Ealing Labour have finally got round to introducing the Community Infrastructure Levy (CIL) 15 years after it was introduced in 2010. This is when Ealing Labour took over the running of the borough. Ealing is the LAST London borough to introduce the CIL having effectively given developers a discount for a decade and a half on their building projects across the borough. It was introduced at the December 2025 Council Meeting, the penultimate meeting of this year before the May 2026 local elections. The planned implementation date is March 2026. 

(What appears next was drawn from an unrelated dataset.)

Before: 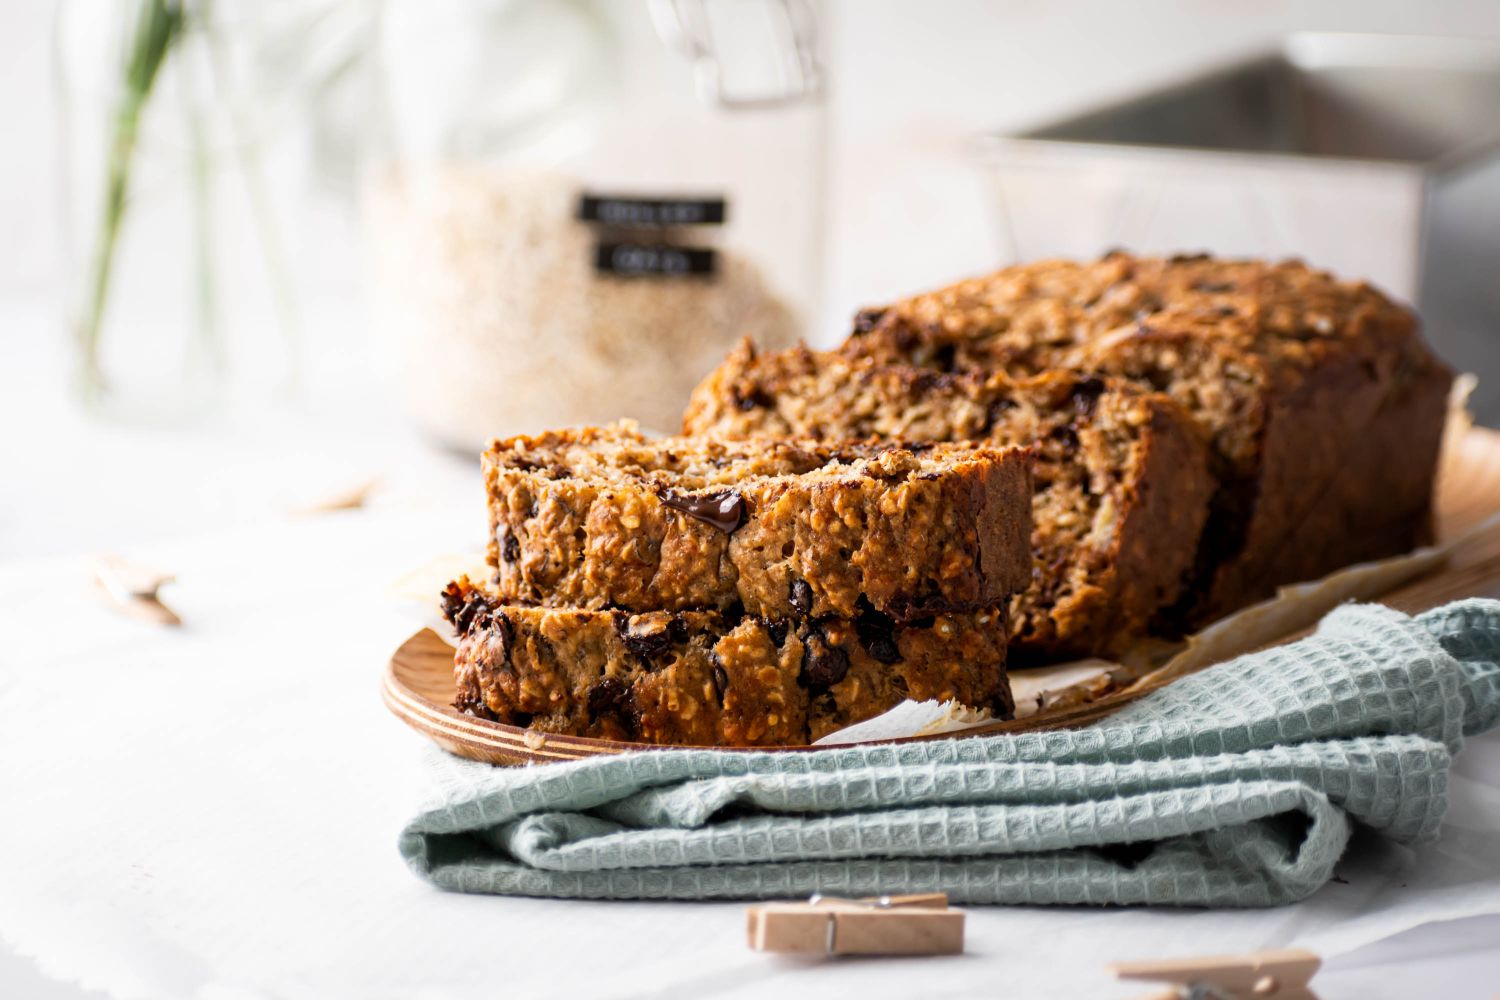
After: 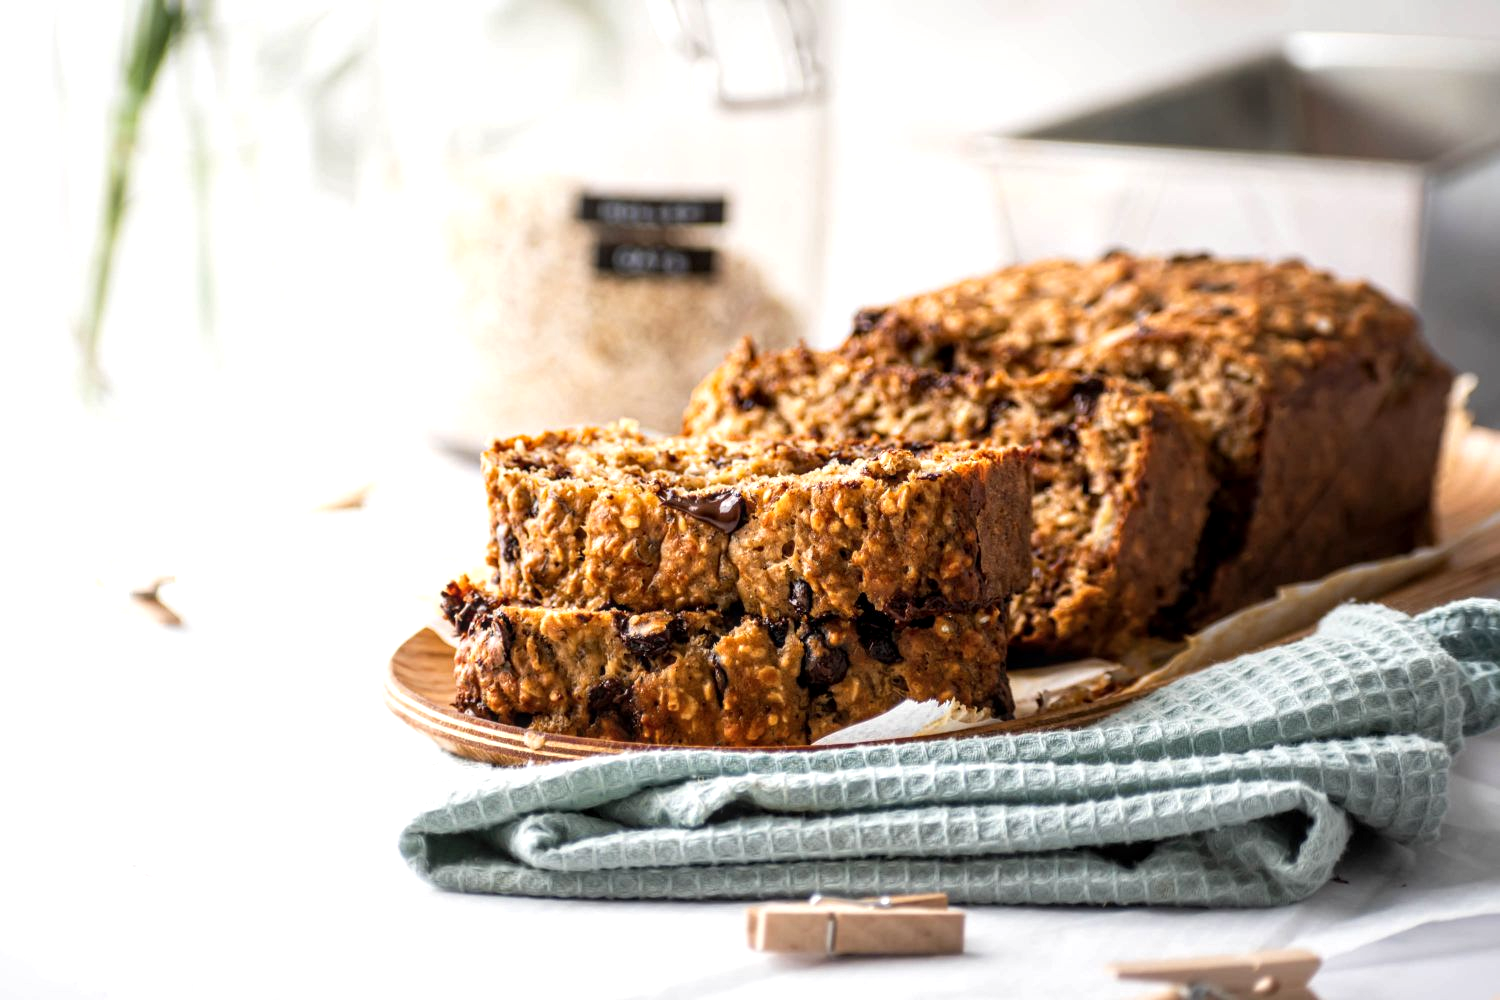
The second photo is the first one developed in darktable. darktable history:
local contrast: on, module defaults
exposure: exposure 0.298 EV, compensate exposure bias true, compensate highlight preservation false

Given that Ealing borough has had significant amounts of building across the borough over the last decade and a half, Lib Dems estimate that Ealing Labour has forgone £90m in funding which it could have achieved from the construction industry. This could have been used for many different things to benefit residents, including statutory services, such as Children's and Adult Social Care, capping council tax increases or purchasing additional homes to address the current housing crisis. 

The Liberal Democrat Opposition have been hard at work challenging the Ealing Labour-led administration on why they are the last council in London to charge development companies the CIL. 

Liberal Democrat Councillor Jon Ball - Spokesperson on Housing, Development, the Local Plan and Licensing as well as Deputy Leader said: "Liberal Democrats say for a decade and a half, developers in Ealing have paid less than they would have paid anywhere else in London. 

During that time, thousands of luxury flats have been built. Major schemes have gone ahead. Developers have made substantial profits - while this council chose not to apply a levy that virtually every other borough treated as routine. 

The consequence is stark. Ealing has forgone around £6 million a year. Over fifteen years, that amounts to approximately £90 million - money that could have funded better schools, parks, temporary accommodation or eased pressure on children's services and adult social care. Money that could have reduced council tax increases or helped deliver genuinely affordable housing. 

We must not allow Labour to pretend this delay was harmless. Delay on this scale is not a technical oversight; it is a political failure, and residents are entitled to know its cost."